Acantholachesilla-sp.unaligned.fasta.txt

brantfaircloth commented 4 years ago

So you get a lot of loci dropped for too few taxa. First question: have you pulled out data from the monolithic file to see how many individuals you get data for (example) uce-4078?
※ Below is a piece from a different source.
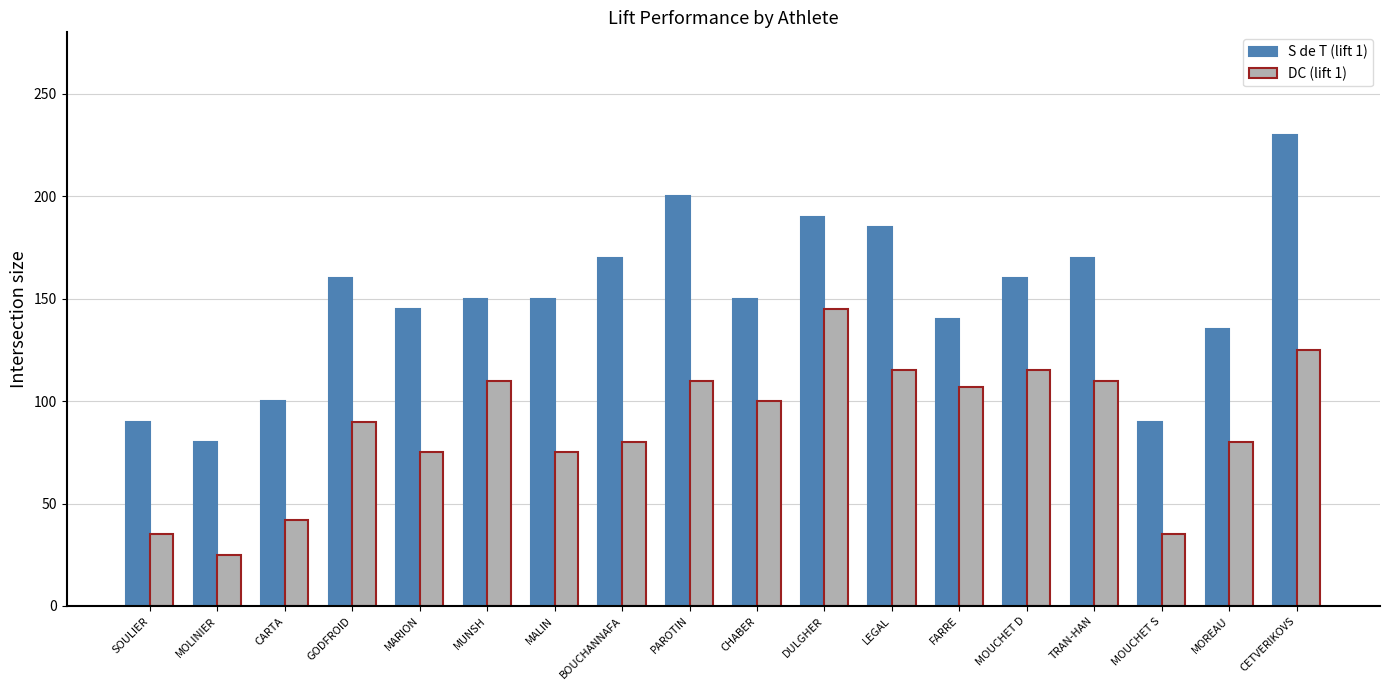

Reading left to right, transcribe all the data shown in this chart.

S de T (lift 1): 90	80	100	160	145	150	150	170	200	150	190	185	140	160	170	90	135	230
DC (lift 1): 35	25	42	90	75	110	75	80	110	100	145	115	107	115	110	35	80	125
Second, it looks like you're running with trimming turned off... so trimming can't be removing all the data. Are you sure that mafft is installed correctly? I'm not certain what is going on... Do the example data from the tutorial run correctly?

Ofsm commented 4 years ago

for a specific UCE, not yet, I will.

I use mafft and muscle to, both failed. Can I externally align this data (I'm right now using mafft online with the all-taxa-incomplete.fasta)?.. I try to install SATé but seems like the download link is not working anymore.